▶ Your objective: Copy each line from the entries that the word "equal" appears in.

-- Entries provided follows --

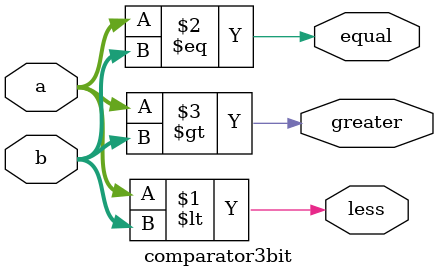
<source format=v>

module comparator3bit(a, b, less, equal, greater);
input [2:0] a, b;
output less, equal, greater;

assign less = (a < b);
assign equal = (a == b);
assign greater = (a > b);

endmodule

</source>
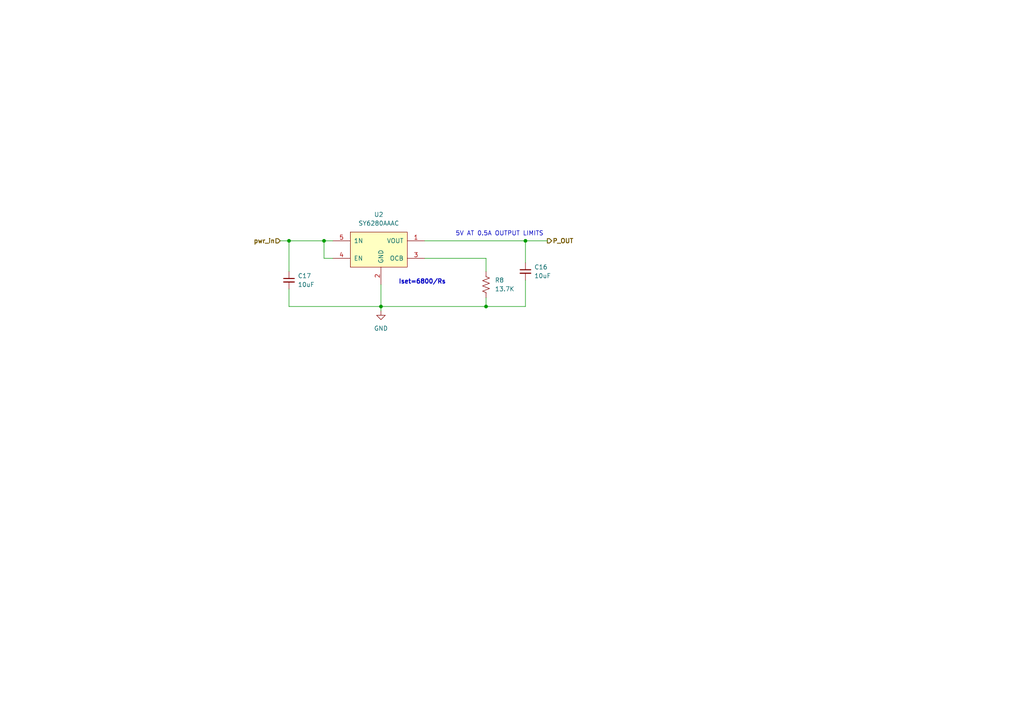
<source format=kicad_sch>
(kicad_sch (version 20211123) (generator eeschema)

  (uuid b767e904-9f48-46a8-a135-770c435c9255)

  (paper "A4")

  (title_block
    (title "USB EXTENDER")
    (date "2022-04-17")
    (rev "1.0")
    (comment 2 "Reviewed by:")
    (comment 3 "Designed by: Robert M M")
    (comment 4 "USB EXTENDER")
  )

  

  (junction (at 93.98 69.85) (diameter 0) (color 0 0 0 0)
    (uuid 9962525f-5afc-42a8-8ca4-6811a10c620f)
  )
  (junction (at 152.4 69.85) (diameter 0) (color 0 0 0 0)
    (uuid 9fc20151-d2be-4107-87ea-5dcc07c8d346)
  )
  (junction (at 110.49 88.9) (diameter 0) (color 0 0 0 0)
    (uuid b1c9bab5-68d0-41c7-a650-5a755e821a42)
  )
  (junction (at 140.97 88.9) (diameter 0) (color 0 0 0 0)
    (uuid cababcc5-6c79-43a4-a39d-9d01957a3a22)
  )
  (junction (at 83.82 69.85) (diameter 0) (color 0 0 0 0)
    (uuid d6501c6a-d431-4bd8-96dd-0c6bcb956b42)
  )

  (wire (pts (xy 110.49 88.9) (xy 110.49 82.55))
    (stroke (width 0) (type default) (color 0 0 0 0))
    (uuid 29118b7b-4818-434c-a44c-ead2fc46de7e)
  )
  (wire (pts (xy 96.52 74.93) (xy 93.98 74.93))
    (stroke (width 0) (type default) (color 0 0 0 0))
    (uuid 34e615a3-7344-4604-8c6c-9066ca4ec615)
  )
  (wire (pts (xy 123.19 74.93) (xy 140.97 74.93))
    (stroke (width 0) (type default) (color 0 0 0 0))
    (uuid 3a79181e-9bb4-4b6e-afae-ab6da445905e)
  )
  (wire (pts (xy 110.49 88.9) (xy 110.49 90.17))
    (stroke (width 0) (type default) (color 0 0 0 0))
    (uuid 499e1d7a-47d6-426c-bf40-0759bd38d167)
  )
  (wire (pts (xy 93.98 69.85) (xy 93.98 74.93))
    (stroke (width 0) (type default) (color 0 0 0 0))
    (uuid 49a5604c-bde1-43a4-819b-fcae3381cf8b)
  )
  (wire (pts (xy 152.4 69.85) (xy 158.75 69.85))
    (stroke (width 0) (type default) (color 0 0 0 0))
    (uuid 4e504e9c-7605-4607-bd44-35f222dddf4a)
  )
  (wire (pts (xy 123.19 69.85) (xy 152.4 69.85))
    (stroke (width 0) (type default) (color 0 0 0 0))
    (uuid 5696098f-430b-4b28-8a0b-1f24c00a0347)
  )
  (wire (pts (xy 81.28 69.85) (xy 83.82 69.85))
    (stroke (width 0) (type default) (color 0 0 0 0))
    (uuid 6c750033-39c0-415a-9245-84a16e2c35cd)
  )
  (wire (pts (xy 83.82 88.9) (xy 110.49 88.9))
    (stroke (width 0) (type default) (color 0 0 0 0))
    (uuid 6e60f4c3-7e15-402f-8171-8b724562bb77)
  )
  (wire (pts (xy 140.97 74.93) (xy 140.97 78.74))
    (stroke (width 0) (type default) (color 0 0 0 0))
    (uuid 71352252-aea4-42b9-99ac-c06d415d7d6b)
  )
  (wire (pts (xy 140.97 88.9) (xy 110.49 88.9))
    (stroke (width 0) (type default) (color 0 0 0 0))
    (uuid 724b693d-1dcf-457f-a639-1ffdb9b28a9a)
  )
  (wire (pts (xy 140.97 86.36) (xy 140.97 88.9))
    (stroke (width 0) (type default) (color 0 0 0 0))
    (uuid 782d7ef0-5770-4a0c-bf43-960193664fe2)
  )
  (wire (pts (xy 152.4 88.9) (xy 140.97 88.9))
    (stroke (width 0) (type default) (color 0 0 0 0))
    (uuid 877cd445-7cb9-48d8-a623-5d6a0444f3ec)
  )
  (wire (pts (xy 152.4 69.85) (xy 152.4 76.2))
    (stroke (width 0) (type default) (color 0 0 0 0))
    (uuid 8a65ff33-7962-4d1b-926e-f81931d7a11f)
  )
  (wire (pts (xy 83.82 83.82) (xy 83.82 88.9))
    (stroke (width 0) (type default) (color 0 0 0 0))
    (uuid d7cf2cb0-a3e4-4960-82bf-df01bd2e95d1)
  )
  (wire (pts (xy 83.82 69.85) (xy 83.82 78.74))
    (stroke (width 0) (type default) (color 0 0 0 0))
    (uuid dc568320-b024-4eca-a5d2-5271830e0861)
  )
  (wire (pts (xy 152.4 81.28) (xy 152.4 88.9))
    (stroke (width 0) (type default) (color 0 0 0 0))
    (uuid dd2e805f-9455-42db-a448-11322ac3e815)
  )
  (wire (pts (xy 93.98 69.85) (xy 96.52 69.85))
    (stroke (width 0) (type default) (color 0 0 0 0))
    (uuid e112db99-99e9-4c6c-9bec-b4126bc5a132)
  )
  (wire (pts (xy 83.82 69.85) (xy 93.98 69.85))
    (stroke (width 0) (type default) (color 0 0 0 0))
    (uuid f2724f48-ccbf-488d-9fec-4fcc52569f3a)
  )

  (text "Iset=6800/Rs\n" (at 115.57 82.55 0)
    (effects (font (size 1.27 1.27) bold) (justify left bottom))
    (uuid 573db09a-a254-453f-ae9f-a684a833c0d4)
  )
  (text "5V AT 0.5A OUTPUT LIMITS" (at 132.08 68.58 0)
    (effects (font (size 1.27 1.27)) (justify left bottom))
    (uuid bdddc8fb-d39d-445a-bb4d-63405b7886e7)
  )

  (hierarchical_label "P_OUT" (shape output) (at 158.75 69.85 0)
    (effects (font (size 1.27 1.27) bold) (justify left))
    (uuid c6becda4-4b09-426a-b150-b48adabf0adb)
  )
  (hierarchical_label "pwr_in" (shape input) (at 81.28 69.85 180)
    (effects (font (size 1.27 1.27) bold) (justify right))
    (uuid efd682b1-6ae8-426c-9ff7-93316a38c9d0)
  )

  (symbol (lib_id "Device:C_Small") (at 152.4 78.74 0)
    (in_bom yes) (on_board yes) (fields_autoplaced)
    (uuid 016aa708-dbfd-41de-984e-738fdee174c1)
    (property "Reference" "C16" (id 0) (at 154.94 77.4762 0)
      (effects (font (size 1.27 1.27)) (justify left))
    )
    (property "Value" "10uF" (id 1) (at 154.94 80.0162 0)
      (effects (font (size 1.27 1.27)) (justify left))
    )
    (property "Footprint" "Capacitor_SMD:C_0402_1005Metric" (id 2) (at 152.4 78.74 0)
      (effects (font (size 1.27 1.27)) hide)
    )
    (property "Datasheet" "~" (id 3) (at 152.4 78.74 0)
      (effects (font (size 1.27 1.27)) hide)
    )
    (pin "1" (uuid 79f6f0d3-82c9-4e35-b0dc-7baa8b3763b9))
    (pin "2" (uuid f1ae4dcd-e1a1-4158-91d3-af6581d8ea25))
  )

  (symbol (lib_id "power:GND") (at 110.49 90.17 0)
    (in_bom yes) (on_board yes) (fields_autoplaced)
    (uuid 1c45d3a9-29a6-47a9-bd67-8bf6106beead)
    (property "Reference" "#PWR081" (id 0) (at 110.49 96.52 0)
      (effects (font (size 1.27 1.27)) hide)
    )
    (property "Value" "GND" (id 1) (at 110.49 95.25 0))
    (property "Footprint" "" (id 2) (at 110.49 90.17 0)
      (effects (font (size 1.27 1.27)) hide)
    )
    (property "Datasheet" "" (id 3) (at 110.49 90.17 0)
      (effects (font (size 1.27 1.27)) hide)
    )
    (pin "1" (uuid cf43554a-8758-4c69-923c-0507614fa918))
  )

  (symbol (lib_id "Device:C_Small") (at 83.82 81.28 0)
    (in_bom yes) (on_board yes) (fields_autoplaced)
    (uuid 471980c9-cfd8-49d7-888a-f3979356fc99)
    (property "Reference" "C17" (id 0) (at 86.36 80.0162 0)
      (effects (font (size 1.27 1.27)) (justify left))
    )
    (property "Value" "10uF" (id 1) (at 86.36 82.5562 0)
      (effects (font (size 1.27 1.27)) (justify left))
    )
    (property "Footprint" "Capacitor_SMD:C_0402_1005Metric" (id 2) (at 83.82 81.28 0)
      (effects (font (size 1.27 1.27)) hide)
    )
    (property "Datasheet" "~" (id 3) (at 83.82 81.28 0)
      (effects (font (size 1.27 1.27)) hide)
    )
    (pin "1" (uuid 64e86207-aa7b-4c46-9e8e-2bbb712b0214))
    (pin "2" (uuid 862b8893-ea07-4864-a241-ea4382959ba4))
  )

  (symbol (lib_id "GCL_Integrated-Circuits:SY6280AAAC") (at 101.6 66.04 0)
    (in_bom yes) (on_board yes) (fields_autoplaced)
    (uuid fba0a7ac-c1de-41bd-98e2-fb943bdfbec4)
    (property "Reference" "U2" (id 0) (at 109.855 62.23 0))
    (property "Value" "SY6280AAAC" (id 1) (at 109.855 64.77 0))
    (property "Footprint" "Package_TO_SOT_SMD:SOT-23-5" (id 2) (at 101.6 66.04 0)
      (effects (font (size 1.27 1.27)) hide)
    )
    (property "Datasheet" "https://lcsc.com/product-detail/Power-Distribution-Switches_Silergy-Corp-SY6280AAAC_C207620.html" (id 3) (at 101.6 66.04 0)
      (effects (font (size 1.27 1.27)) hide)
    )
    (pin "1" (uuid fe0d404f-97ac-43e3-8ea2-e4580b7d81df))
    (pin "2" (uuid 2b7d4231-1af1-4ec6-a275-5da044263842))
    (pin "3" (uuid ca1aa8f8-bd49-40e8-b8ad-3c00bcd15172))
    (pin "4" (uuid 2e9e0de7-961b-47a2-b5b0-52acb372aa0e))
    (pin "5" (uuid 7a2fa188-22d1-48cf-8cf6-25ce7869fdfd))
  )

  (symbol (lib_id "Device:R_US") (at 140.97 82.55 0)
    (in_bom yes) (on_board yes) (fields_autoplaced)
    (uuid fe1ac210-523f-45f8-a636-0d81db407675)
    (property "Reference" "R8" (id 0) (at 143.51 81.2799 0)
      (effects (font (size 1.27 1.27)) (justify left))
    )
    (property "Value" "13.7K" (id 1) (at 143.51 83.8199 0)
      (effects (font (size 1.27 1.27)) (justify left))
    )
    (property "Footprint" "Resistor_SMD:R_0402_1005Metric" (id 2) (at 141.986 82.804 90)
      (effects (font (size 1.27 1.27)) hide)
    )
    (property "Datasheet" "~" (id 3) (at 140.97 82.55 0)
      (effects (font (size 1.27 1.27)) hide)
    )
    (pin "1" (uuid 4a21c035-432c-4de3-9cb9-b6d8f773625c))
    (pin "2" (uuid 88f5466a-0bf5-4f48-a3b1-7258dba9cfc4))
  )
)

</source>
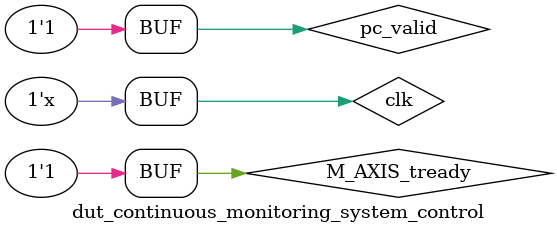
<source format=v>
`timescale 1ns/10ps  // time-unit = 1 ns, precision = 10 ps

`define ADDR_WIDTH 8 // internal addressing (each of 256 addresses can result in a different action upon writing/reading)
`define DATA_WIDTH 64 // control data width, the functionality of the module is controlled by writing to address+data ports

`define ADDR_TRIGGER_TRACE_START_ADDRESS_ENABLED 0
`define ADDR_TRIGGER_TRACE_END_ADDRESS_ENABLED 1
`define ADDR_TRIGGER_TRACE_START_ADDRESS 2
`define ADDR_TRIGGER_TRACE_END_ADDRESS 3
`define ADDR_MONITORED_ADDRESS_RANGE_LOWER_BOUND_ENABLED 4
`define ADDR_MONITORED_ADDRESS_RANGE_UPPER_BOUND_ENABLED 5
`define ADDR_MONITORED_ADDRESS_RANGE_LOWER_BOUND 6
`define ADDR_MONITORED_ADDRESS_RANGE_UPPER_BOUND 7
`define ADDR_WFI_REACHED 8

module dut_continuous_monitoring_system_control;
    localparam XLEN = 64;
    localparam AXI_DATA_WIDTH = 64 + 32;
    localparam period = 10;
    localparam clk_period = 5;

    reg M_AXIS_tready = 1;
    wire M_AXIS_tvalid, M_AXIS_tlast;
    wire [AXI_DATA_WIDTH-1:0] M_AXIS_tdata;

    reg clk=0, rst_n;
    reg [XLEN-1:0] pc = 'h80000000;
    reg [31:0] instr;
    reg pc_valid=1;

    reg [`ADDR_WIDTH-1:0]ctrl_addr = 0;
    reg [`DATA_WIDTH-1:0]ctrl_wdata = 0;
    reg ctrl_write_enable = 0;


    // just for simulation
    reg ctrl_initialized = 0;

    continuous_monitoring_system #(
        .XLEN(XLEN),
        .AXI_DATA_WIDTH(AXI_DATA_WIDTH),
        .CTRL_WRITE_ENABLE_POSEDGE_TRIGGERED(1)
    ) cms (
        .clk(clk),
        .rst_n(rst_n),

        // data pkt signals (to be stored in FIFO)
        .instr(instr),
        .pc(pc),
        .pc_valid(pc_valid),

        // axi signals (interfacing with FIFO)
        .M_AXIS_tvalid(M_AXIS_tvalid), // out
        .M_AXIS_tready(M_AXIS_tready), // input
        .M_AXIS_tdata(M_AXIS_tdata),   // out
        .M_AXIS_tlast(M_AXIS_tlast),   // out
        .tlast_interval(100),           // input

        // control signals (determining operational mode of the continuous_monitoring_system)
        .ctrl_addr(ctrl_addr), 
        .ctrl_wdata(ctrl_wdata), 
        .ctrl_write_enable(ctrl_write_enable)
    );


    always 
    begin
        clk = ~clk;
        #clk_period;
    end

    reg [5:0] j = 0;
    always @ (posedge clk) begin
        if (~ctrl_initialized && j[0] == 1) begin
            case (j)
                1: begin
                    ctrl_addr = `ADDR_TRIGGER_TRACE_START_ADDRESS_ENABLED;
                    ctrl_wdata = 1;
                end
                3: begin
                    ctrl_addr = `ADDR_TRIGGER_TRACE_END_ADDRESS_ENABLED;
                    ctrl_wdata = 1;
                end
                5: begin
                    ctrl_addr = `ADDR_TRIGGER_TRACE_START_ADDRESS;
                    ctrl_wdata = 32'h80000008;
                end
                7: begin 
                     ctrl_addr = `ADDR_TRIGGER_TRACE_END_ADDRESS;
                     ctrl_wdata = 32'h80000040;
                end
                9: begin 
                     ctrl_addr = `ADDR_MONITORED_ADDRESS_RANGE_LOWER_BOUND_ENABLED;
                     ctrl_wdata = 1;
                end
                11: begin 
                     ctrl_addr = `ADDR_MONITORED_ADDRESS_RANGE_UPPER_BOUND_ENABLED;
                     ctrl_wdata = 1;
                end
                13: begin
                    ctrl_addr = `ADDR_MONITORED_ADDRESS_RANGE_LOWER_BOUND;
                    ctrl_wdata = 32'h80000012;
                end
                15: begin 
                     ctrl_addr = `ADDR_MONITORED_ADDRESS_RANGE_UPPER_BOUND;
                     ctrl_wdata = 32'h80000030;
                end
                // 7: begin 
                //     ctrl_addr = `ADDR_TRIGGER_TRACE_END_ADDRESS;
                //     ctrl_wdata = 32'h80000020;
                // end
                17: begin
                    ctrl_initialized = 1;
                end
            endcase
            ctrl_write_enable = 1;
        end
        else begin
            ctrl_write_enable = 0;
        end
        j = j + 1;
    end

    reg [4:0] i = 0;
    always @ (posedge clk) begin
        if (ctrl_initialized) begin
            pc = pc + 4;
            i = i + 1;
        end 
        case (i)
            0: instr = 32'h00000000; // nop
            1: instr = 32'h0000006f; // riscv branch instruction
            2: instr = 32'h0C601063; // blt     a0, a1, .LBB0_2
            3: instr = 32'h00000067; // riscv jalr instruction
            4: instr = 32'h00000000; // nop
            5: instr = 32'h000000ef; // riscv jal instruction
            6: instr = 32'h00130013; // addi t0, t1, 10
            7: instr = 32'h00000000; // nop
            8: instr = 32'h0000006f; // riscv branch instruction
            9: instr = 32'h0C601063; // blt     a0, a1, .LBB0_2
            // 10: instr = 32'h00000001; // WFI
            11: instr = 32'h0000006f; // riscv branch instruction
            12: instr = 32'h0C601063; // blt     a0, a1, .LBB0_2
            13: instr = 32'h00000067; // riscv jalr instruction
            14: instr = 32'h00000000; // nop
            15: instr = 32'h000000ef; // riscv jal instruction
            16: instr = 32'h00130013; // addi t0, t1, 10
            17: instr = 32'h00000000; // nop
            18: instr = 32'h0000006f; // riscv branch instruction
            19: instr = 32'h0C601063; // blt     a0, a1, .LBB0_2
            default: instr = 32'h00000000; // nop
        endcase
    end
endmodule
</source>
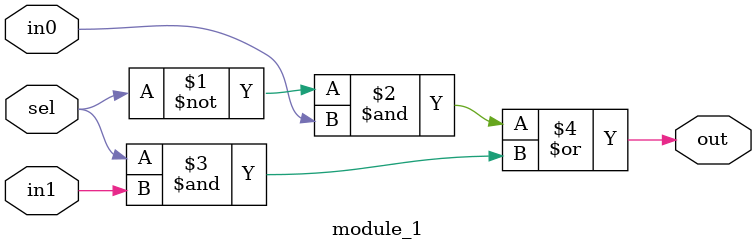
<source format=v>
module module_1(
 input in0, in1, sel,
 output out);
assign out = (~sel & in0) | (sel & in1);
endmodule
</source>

-- Entries provided concluded --

▶ Your solution:
module comparator3bit(a, b, less, equal, greater);
output less, equal, greater;
assign equal = (a == b);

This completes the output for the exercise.